Exercise requirements:
The complete listing, repeated precisely, must form the answer.
►
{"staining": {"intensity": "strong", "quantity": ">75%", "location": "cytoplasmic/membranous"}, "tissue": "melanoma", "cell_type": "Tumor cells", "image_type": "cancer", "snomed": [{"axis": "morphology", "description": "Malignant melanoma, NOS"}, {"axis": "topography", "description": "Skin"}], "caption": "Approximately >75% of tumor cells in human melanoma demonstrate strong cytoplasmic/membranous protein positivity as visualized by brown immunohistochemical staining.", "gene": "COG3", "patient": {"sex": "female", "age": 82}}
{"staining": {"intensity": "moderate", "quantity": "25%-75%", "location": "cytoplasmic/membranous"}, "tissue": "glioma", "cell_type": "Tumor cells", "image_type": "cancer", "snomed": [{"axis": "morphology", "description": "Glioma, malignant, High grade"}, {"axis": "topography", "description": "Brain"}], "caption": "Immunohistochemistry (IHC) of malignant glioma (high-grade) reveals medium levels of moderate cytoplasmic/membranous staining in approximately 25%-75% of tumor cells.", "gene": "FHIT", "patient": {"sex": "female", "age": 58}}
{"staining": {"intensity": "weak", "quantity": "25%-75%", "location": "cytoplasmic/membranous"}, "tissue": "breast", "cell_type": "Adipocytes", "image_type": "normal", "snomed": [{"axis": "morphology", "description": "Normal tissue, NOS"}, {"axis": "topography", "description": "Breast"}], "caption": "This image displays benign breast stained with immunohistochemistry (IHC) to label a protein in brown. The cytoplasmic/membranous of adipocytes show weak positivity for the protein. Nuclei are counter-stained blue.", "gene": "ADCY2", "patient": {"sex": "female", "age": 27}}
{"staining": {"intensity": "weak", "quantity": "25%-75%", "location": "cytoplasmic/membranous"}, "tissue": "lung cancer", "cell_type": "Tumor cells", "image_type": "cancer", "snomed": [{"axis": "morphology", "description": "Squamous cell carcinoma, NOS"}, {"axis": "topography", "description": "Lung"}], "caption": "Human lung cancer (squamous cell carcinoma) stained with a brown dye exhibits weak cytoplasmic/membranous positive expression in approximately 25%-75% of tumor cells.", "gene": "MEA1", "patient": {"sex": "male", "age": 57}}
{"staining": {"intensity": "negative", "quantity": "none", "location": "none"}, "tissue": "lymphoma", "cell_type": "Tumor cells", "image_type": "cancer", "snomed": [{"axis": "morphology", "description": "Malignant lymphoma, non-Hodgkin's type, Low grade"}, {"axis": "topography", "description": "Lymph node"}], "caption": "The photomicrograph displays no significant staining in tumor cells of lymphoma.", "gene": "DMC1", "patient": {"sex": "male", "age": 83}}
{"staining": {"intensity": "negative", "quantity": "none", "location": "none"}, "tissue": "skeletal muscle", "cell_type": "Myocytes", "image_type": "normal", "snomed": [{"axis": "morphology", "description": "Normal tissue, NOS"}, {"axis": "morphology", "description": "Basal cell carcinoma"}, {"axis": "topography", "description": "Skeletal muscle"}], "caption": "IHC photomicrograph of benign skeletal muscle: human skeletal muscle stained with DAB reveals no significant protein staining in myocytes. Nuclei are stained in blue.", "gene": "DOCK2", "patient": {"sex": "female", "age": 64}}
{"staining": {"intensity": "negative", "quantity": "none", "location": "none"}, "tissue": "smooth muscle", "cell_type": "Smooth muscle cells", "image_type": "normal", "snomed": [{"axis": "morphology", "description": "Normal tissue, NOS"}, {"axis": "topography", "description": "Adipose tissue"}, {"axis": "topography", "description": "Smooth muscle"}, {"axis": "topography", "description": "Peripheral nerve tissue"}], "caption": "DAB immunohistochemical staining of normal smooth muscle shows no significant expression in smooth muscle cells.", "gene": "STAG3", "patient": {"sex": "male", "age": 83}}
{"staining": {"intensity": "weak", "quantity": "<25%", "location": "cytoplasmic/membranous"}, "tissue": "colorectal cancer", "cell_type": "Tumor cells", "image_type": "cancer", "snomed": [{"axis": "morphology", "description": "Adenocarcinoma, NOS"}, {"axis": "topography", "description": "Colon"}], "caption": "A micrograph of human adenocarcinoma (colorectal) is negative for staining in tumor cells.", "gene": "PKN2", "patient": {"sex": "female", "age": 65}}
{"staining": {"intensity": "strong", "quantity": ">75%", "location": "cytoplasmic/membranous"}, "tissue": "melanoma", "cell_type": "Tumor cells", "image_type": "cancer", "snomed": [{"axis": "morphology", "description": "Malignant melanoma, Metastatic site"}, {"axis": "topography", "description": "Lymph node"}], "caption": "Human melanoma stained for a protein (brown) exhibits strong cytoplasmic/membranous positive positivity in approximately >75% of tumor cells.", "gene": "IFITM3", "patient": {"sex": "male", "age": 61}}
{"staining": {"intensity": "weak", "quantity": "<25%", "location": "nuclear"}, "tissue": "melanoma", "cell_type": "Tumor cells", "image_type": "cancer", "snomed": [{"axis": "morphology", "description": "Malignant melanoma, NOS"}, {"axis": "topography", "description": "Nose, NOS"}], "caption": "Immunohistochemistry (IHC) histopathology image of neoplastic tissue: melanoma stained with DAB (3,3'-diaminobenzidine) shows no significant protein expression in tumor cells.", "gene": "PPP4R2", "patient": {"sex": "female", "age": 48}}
◄
Response:
{"staining": {"intensity": "strong", "quantity": ">75%", "location": "cytoplasmic/membranous"}, "tissue": "melanoma", "cell_type": "Tumor cells", "image_type": "cancer", "snomed": [{"axis": "morphology", "description": "Malignant melanoma, NOS"}, {"axis": "topography", "description": "Skin"}], "caption": "Approximately >75% of tumor cells in human melanoma demonstrate strong cytoplasmic/membranous protein positivity as visualized by brown immunohistochemical staining.", "gene": "COG3", "patient": {"sex": "female", "age": 82}}
{"staining": {"intensity": "moderate", "quantity": "25%-75%", "location": "cytoplasmic/membranous"}, "tissue": "glioma", "cell_type": "Tumor cells", "image_type": "cancer", "snomed": [{"axis": "morphology", "description": "Glioma, malignant, High grade"}, {"axis": "topography", "description": "Brain"}], "caption": "Immunohistochemistry (IHC) of malignant glioma (high-grade) reveals medium levels of moderate cytoplasmic/membranous staining in approximately 25%-75% of tumor cells.", "gene": "FHIT", "patient": {"sex": "female", "age": 58}}
{"staining": {"intensity": "weak", "quantity": "25%-75%", "location": "cytoplasmic/membranous"}, "tissue": "breast", "cell_type": "Adipocytes", "image_type": "normal", "snomed": [{"axis": "morphology", "description": "Normal tissue, NOS"}, {"axis": "topography", "description": "Breast"}], "caption": "This image displays benign breast stained with immunohistochemistry (IHC) to label a protein in brown. The cytoplasmic/membranous of adipocytes show weak positivity for the protein. Nuclei are counter-stained blue.", "gene": "ADCY2", "patient": {"sex": "female", "age": 27}}
{"staining": {"intensity": "weak", "quantity": "25%-75%", "location": "cytoplasmic/membranous"}, "tissue": "lung cancer", "cell_type": "Tumor cells", "image_type": "cancer", "snomed": [{"axis": "morphology", "description": "Squamous cell carcinoma, NOS"}, {"axis": "topography", "description": "Lung"}], "caption": "Human lung cancer (squamous cell carcinoma) stained with a brown dye exhibits weak cytoplasmic/membranous positive expression in approximately 25%-75% of tumor cells.", "gene": "MEA1", "patient": {"sex": "male", "age": 57}}
{"staining": {"intensity": "negative", "quantity": "none", "location": "none"}, "tissue": "lymphoma", "cell_type": "Tumor cells", "image_type": "cancer", "snomed": [{"axis": "morphology", "description": "Malignant lymphoma, non-Hodgkin's type, Low grade"}, {"axis": "topography", "description": "Lymph node"}], "caption": "The photomicrograph displays no significant staining in tumor cells of lymphoma.", "gene": "DMC1", "patient": {"sex": "male", "age": 83}}
{"staining": {"intensity": "negative", "quantity": "none", "location": "none"}, "tissue": "skeletal muscle", "cell_type": "Myocytes", "image_type": "normal", "snomed": [{"axis": "morphology", "description": "Normal tissue, NOS"}, {"axis": "morphology", "description": "Basal cell carcinoma"}, {"axis": "topography", "description": "Skeletal muscle"}], "caption": "IHC photomicrograph of benign skeletal muscle: human skeletal muscle stained with DAB reveals no significant protein staining in myocytes. Nuclei are stained in blue.", "gene": "DOCK2", "patient": {"sex": "female", "age": 64}}
{"staining": {"intensity": "negative", "quantity": "none", "location": "none"}, "tissue": "smooth muscle", "cell_type": "Smooth muscle cells", "image_type": "normal", "snomed": [{"axis": "morphology", "description": "Normal tissue, NOS"}, {"axis": "topography", "description": "Adipose tissue"}, {"axis": "topography", "description": "Smooth muscle"}, {"axis": "topography", "description": "Peripheral nerve tissue"}], "caption": "DAB immunohistochemical staining of normal smooth muscle shows no significant expression in smooth muscle cells.", "gene": "STAG3", "patient": {"sex": "male", "age": 83}}
{"staining": {"intensity": "weak", "quantity": "<25%", "location": "cytoplasmic/membranous"}, "tissue": "colorectal cancer", "cell_type": "Tumor cells", "image_type": "cancer", "snomed": [{"axis": "morphology", "description": "Adenocarcinoma, NOS"}, {"axis": "topography", "description": "Colon"}], "caption": "A micrograph of human adenocarcinoma (colorectal) is negative for staining in tumor cells.", "gene": "PKN2", "patient": {"sex": "female", "age": 65}}
{"staining": {"intensity": "strong", "quantity": ">75%", "location": "cytoplasmic/membranous"}, "tissue": "melanoma", "cell_type": "Tumor cells", "image_type": "cancer", "snomed": [{"axis": "morphology", "description": "Malignant melanoma, Metastatic site"}, {"axis": "topography", "description": "Lymph node"}], "caption": "Human melanoma stained for a protein (brown) exhibits strong cytoplasmic/membranous positive positivity in approximately >75% of tumor cells.", "gene": "IFITM3", "patient": {"sex": "male", "age": 61}}
{"staining": {"intensity": "weak", "quantity": "<25%", "location": "nuclear"}, "tissue": "melanoma", "cell_type": "Tumor cells", "image_type": "cancer", "snomed": [{"axis": "morphology", "description": "Malignant melanoma, NOS"}, {"axis": "topography", "description": "Nose, NOS"}], "caption": "Immunohistochemistry (IHC) histopathology image of neoplastic tissue: melanoma stained with DAB (3,3'-diaminobenzidine) shows no significant protein expression in tumor cells.", "gene": "PPP4R2", "patient": {"sex": "female", "age": 48}}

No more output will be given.